Langkah ini adalah strategi quid pro quo yang jelas: IBM membuka teknologi arsitektur chip "Power" mereka kepada mitra lokal China dengan imbalan akses pasar yang dipulihkan. Bagi Beijing, ini adalah kesempatan emas. Wakil Perdana Menteri Ma Kai menyambut tawaran ini karena China sangat membutuhkan teknologi chip server untuk mengurangi ketergantungan pada monopoli x86 Intel. Salah satu penerima manfaat dari teknologi IBM ini adalah mantan kepala keamanan siber persenjataan nuklir China, Shen Changxiang, yang menegaskan dimensi keamanan nasional dari kemitraan tersebut.
#2: Joint Venture Qualcomm di Guizhou (2016)
Qualcomm, yang menghadapi tekanan regulasi antimonopoli di China, setuju membentuk usaha patungan dengan Huaxintong pada tahun 2016 untuk mengembangkan chip server berbasis Arm.
Meskipun usaha patungan ini ditutup pada tahun 2019, keahlian desain chip canggih yang ditransfer diduga mengalir ke perusahaan lain seperti Phytium, yang kemudian dituduh AS membantu militer China mengembangkan rudal hipersonik. Kemitraan ini menunjukkan pola bagaimana perusahaan AS "membayar" akses pasar dengan transfer pengetahuan yang sensitif.
#3: Penjualan "Kunci Kerajaan" oleh AMD (2016)
Pada tahun 2016, AMD yang sedang kesulitan keuangan (hampir bangkrut) membuat kesepakatan kontroversial: melisensikan teknologi inti x86 kepada konsorsium China (termasuk Sugon, pembuat superkomputer yang terkait militer).
Kesepakatan ini lolos dari pengawasan ketat karena AMD secara cerdik menyusun struktur transaksi untuk menghindari tinjauan CFIUS dan hanya melapor ke Departemen Perdagangan yang kurang paham teknis. Media China menyebut kesepakatan ini sebagai kemenangan besar dalam memutus ketergantungan asing ("tidak lagi ditarik hidung kita"), sementara pejabat Pentagon kemudian menyadari bahwa AMD mungkin telah menjual "mahkota permata" teknologi prosesor AS demi uang tunai jangka pendek.
#4: Spin-off Arm China (2018)
Pada tahun 2018, Arm (milik Softbank) menjual 51 persen saham divisi China-nya kepada investor lokal dengan harga murah ($775 juta), meskipun divisi tersebut menyumbang seperlima penjualan global.
Eksekutif Arm secara terbuka mengakui logikanya: China menginginkan teknologi yang "aman dan terkendali" untuk keperluan militer dan pengawasan domestik. Dengan menjadikan Arm China perusahaan lokal, China dapat mengembangkan chip sensitif tersebut tanpa campur tangan asing, sebuah konsesi strategis yang lagi-lagi lolos dari pengawasan regulator Barat.
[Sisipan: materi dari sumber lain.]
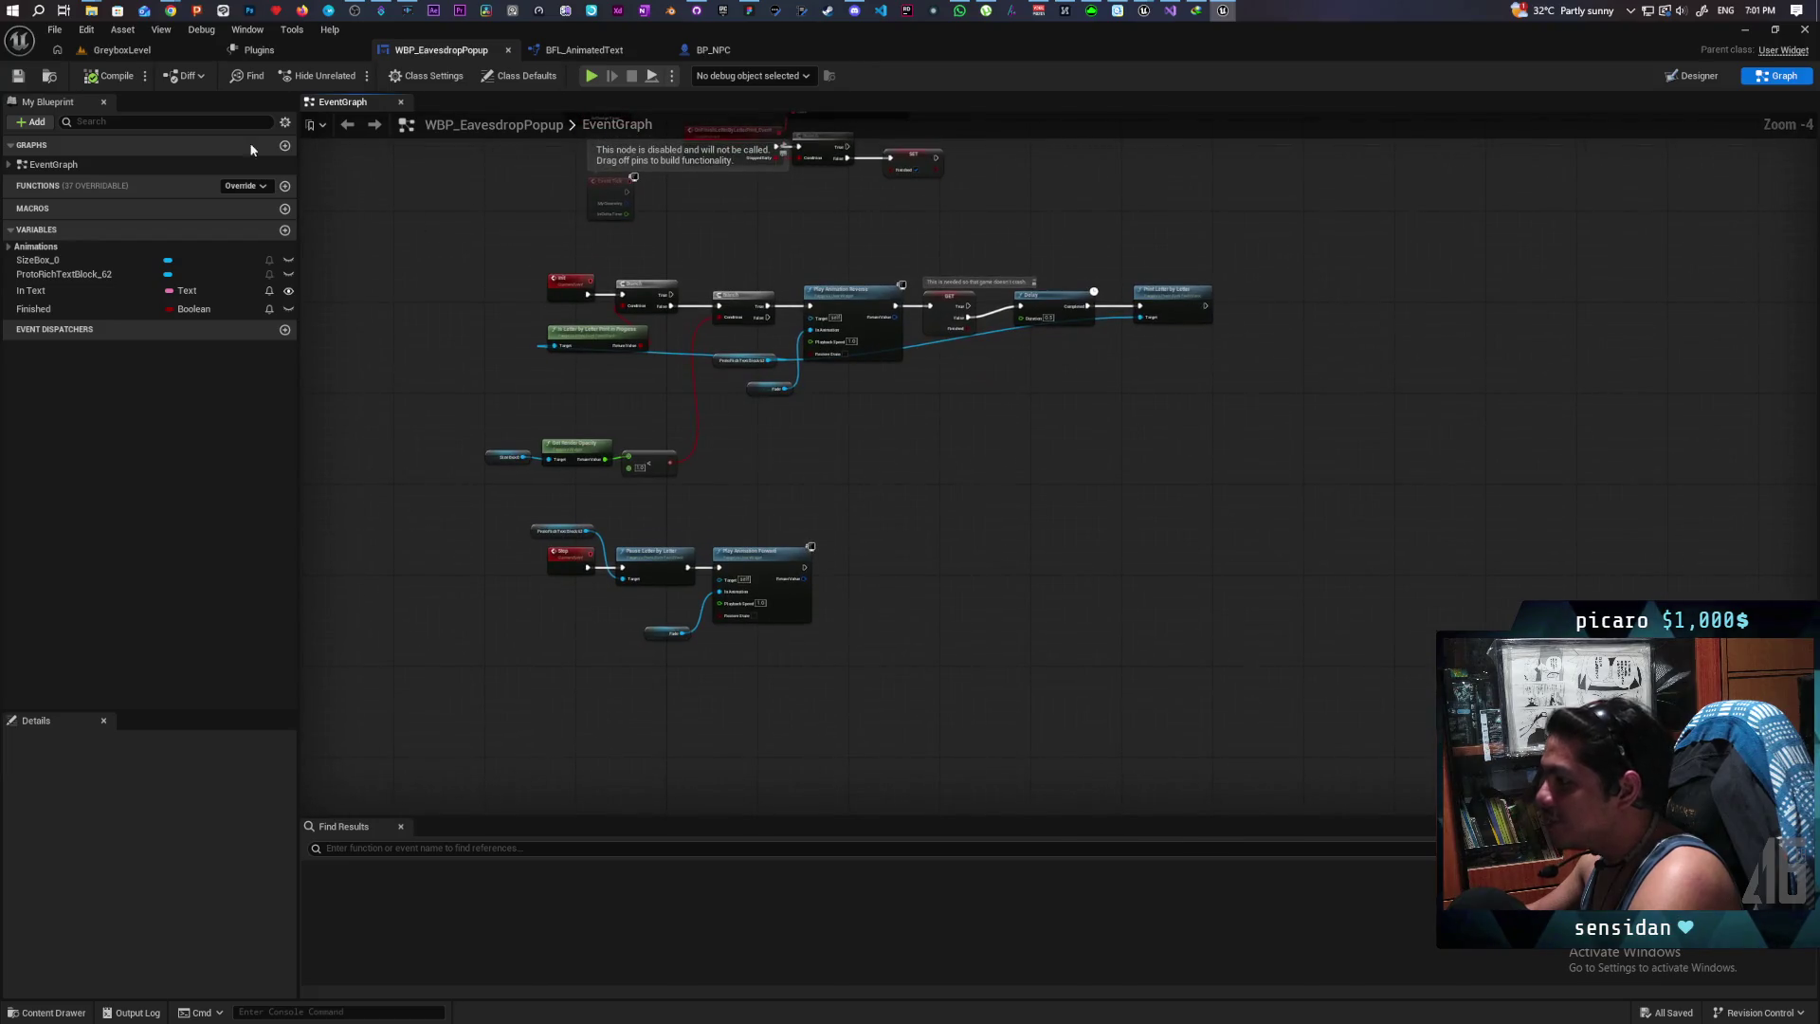
pyautogui.moveTo(418, 302); pyautogui.dragTo(467, 400)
#5: Logika Bisnis vs Risiko Keamanan
Secara kolektif, kesepakatan yang dibuat oleh IBM, Qualcomm, AMD, dan Arm didorong oleh logika bisnis yang rasional (akses pasar, uang tunai saat krisis). Namun, secara agregat, transfer teknologi ini secara signifikan mempercepat kemampuan China dalam komputasi kinerja tinggi (supercomputing).
Ginni Rometty benar melihat "peluang besar" di China, namun salah dalam menilai siapa pemenang akhirnya. China berhasil memanfaatkan persaingan dan keputusasaan perusahaan Barat untuk menyerap teknologi "inti" yang mereka butuhkan untuk memodernisasi militer dan mengurangi ketergantungan strategis mereka.